_短い課題 A_
新アーキテクチャの記事に出てくる語のうち、「コンピューター」で終わる一語の複合語（「量子コンピューター」など）を、重複なくすべて挙げよ。
_短い課題 B_
新アーキテクチャの記事によると、富士通研究所はどこと共同でこのアーキテクチャの開発を試みたか。
_短い課題 C_
新アーキテクチャの記事から、「2016年10月20日 17時51分更新」を含む箇所を起点にそのまま書き写し、「するのが難しいとされている。」まで書いたところで止めよ。

既存コンピューターの1万倍高速、実用性で量子コンピューターを凌ぐ新アーキテクチャ

2016年10月20日 17時51分更新

従来コンピューターには計算力の限界があり、量子コンピューターがそれを解決するものとされていた

 富士通研究所は10月20日、実用性において量子コンピューターを超えるコンピューターアーキテクチャを開発したと発表した。従来の半導体技術を用いつつ、量子コンピューターの得意とする組み合わせ最適化演算を高速で解くことができる。

 組み合わせ最適化問題は、さまざまな組み合わせが存在するケースから最適な組を取り出す計算問題。チェスや将棋などのゲームはもちろん、実社会のほとんどの問題に存在する。最適解を得るためには多数の組み合わせを計算する分岐をひとつひとつ探索する必要があり、スーパーコンピューターを用いても計算に膨大な時間がかかってしまう。

 量子コンピューターが大きく期待されているのは、物理現象を用いることで最適な組み合わせをひとつひとつ計算することなく解にたどり着くことができ超高速に解が得られるという点。革新的なコンピューターであることは間違いないが、物理現象を用いるため近接した素子同士の接続しか扱えず、多種多様な実社会の問題に適用するのが難しいとされている。

開発したアーキテクチャー

 富士通研究所とトロント大学は、従来型の半導体技術を用いて組み合わせ最適化問題を高速で解くアーキテクチャの開発を試みた。デジタル回路を用いた基本最適化回路を1単位として複数単位を並列動作。回路は高密度で実装し、回路内外の信号のやりとりが行なえるようにしている。組み合わせ最適化問題を解く際には、複数ある状態の次の候補を探す際に各演算回路の評価結果を一括して並行計算する。

_記録の抜粋_

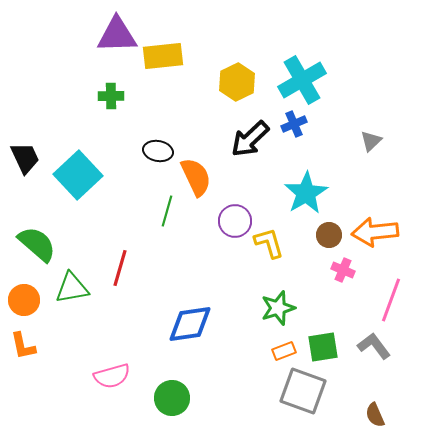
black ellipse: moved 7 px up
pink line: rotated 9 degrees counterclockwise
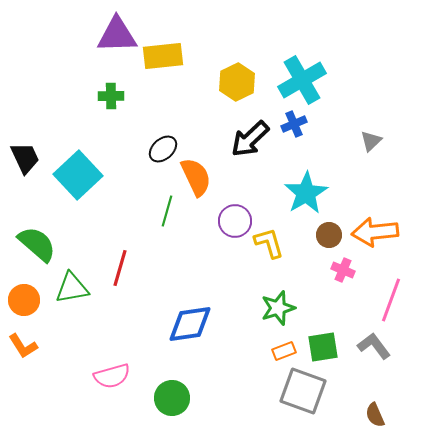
black ellipse: moved 5 px right, 2 px up; rotated 52 degrees counterclockwise
orange L-shape: rotated 20 degrees counterclockwise
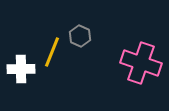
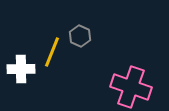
pink cross: moved 10 px left, 24 px down
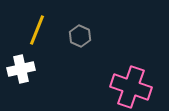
yellow line: moved 15 px left, 22 px up
white cross: rotated 12 degrees counterclockwise
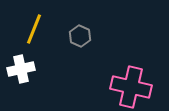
yellow line: moved 3 px left, 1 px up
pink cross: rotated 6 degrees counterclockwise
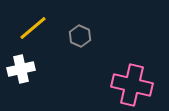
yellow line: moved 1 px left, 1 px up; rotated 28 degrees clockwise
pink cross: moved 1 px right, 2 px up
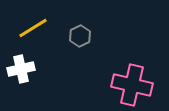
yellow line: rotated 8 degrees clockwise
gray hexagon: rotated 10 degrees clockwise
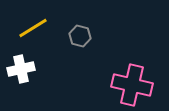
gray hexagon: rotated 20 degrees counterclockwise
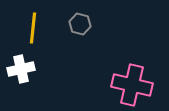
yellow line: rotated 52 degrees counterclockwise
gray hexagon: moved 12 px up
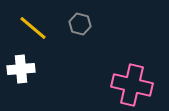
yellow line: rotated 56 degrees counterclockwise
white cross: rotated 8 degrees clockwise
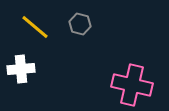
yellow line: moved 2 px right, 1 px up
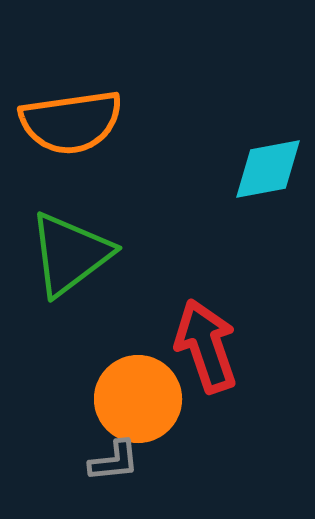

_解答全文 A_
既存コンピューター、量子コンピューター、従来コンピューター、スーパーコンピューター

_解答全文 B_
トロント大学

_解答全文 C_
2016年10月20日 17時51分更新

従来コンピューターには計算力の限界があり、量子コンピューターがそれを解決するものとされていた

 富士通研究所は10月20日、実用性において量子コンピューターを超えるコンピューターアーキテクチャを開発したと発表した。従来の半導体技術を用いつつ、量子コンピューターの得意とする組み合わせ最適化演算を高速で解くことができる。

 組み合わせ最適化問題は、さまざまな組み合わせが存在するケースから最適な組を取り出す計算問題。チェスや将棋などのゲームはもちろん、実社会のほとんどの問題に存在する。最適解を得るためには多数の組み合わせを計算する分岐をひとつひとつ探索する必要があり、スーパーコンピューターを用いても計算に膨大な時間がかかってしまう。

 量子コンピューターが大きく期待されているのは、物理現象を用いることで最適な組み合わせをひとつひとつ計算することなく解にたどり着くことができ超高速に解が得られるという点。革新的なコンピューターであることは間違いないが、物理現象を用いるため近接した素子同士の接続しか扱えず、多種多様な実社会の問題に適用するのが難しいとされている。